→ **TASK TO COMPLETE**: Write out the records below once more, exactly as they stand.

Excerpts from a dataset:
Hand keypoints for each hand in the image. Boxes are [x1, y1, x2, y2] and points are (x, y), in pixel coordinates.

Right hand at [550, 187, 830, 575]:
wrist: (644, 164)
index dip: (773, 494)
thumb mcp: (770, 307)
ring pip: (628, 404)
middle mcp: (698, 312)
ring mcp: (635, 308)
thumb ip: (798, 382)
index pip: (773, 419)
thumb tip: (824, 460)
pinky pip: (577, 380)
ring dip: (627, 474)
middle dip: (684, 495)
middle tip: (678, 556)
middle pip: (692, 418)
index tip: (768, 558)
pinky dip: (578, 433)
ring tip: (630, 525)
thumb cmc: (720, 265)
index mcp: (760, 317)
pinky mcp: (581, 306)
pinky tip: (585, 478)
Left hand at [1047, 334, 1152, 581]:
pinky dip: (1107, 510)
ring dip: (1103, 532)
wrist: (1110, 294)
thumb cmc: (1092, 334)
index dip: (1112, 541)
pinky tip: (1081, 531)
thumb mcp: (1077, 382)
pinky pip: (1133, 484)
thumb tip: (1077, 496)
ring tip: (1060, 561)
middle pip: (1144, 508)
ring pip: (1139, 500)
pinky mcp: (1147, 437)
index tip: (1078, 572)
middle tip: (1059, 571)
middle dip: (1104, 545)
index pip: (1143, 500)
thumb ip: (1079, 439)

→ **WRITTEN ANSWER**:
Hand keypoints for each hand in the image. Boxes are [x1, y1, x2, y2] and points are (x, y), in pixel coordinates.

Right hand at [550, 187, 830, 575]:
wrist: (644, 164)
index dip: (773, 494)
thumb mcp: (770, 307)
ring pip: (628, 404)
middle mcp: (698, 312)
ring mcp: (635, 308)
thumb ip: (798, 382)
index pip: (773, 419)
thumb tip: (824, 460)
pinky pip: (577, 380)
ring dip: (627, 474)
middle dip: (684, 495)
middle tip: (678, 556)
middle pip: (692, 418)
index tip: (768, 558)
pinky dip: (578, 433)
ring tip: (630, 525)
thumb cmc: (720, 265)
index mcp: (760, 317)
pinky mcp: (581, 306)
pinky tip: (585, 478)
Left hand at [1047, 334, 1152, 581]:
pinky dip: (1107, 510)
ring dip: (1103, 532)
wrist: (1110, 294)
thumb cmc: (1092, 334)
index dip: (1112, 541)
pinky tip: (1081, 531)
thumb mcp: (1077, 382)
pinky pip: (1133, 484)
thumb tip: (1077, 496)
ring tip: (1060, 561)
middle pip: (1144, 508)
ring pip: (1139, 500)
pinky mcp: (1147, 437)
index tip: (1078, 572)
middle tip: (1059, 571)
middle dip: (1104, 545)
index pip: (1143, 500)
thumb ip: (1079, 439)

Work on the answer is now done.